Why this matters for Receptionists: Strongly named across all sources. Hospitality Team Member Standard: 'always thinking customer first'. Customer Service Practitioner Standard: 'deliver excellent service'. The receptionist is the first impression — service orientation is foundational and position 1 is defensible.
2
Organisational Skills
Establishes clear priorities and builds plans to ensure delivery on time. Works in a systematic manner and manages resources efficiently. Quickly adapts plans as circumstances require. Sees things through to completion.
Why this matters for Receptionists: Multi-tasking is core — phone, walk-in visitors, email, scheduling, deliveries, switchboard, security passes, contractor sign-in. Business Admin Standard names 'manage diary, schedule meetings'. Concurrent demand handling at peak times is the daily craft.
3
Resilience
Remains calm and maintains a positive attitude when faced with difficult circumstances. Thrives under pressure, remaining focused despite distractions. Quickly recovers from setbacks.
Why this matters for Receptionists: Difficult callers, queue pressure during peak hours, sustained 'front of house' presentation across full shifts. Customer Service Standard 'right first time' implies sustained accuracy under volume. The reception desk has no off-stage time.
4
Dependability
Conscientious and thorough in their approach to work, delivering what they promise to the necessary standard. Behaves in line with the organisation’s values and ethical principles.
Why this matters for Receptionists: Reliability is critical — the desk must always be staffed and consistent in standard.
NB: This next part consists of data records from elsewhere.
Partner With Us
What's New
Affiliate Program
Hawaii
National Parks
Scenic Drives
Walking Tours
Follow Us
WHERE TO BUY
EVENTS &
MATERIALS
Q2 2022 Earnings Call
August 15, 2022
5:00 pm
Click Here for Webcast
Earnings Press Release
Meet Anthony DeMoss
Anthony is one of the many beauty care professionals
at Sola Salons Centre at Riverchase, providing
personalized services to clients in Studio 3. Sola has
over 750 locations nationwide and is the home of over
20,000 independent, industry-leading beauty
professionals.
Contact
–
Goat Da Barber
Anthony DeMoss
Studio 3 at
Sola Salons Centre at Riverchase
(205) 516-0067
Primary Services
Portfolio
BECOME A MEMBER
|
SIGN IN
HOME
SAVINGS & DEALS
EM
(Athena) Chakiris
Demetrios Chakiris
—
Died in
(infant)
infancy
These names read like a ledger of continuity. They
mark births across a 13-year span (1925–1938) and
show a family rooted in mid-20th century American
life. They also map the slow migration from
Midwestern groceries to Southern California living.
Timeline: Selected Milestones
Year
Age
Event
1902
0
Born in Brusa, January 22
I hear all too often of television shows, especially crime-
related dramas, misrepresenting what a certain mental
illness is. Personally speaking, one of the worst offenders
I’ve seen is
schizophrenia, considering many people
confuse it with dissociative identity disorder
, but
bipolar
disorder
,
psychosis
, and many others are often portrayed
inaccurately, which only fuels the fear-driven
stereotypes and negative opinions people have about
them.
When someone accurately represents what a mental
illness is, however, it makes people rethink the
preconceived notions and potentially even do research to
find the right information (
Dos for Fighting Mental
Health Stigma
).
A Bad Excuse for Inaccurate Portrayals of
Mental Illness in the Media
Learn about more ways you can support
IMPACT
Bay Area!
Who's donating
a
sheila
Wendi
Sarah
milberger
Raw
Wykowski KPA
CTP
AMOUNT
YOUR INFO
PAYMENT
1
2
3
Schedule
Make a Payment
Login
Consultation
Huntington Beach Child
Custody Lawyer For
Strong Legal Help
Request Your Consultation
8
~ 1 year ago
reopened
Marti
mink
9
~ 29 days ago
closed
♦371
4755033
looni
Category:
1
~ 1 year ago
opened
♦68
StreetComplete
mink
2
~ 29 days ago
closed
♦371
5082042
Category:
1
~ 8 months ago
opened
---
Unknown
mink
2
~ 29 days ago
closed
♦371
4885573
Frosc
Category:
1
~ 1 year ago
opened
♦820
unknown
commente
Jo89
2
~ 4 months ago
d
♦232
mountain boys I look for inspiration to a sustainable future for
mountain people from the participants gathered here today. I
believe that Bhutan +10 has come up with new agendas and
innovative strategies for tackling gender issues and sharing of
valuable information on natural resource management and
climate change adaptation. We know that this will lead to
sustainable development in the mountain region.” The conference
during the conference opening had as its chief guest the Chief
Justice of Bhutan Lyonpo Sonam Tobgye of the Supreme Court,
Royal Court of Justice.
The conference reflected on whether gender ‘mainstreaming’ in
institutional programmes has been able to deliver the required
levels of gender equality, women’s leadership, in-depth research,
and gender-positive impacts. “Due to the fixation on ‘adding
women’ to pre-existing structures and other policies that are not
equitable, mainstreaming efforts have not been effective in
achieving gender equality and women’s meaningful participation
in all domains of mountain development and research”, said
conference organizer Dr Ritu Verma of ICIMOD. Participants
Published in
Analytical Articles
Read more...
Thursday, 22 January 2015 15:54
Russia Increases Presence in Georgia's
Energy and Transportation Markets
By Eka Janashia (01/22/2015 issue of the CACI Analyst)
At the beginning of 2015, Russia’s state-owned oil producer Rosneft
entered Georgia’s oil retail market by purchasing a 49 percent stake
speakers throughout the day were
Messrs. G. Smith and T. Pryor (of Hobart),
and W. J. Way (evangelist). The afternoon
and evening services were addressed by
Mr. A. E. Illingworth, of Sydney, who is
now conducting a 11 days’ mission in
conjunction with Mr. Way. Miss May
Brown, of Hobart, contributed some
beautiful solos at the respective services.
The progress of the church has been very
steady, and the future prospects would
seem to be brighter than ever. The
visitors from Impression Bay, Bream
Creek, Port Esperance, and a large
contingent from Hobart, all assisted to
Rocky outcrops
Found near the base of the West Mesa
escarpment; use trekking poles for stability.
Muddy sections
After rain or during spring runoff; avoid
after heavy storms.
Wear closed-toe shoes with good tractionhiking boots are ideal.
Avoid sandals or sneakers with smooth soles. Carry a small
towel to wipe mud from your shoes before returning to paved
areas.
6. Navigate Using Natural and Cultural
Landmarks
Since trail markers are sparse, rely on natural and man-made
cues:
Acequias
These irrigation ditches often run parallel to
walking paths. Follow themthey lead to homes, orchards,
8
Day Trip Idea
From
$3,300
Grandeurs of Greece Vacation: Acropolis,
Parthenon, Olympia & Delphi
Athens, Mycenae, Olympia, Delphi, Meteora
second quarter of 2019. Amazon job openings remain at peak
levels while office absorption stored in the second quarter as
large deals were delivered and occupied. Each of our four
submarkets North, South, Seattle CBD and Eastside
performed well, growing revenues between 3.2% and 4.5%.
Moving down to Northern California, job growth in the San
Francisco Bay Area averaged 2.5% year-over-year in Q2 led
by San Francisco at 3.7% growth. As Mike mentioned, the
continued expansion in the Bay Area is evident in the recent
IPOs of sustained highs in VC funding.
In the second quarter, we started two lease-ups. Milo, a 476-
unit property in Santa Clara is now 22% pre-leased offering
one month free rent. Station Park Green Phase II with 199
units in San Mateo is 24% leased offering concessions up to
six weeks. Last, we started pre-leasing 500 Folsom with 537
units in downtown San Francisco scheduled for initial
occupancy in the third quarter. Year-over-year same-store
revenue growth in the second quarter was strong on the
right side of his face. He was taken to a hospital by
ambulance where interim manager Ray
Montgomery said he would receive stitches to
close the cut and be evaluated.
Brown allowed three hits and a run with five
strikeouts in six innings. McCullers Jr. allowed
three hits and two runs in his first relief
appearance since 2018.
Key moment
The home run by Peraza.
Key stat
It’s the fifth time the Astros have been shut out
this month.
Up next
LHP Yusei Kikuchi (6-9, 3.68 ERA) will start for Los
Cash, keys, access integrity matter in many contexts (medical, hospitality, property reception). Standards name 'professionalism, takes responsibility'. Short absences leave visible gaps.
5
Collaborative Working
Looks to understand others’ perspectives and objectives. Respects different styles/approaches, whilst adapting their own style to enable them to work effectively with others.
Why this matters for Receptionists: Sits between visitors and the rest of the organisation. Named across all standards. Smooth handover to colleagues, escalation pathways, knowledge sharing. Reception works because the team works.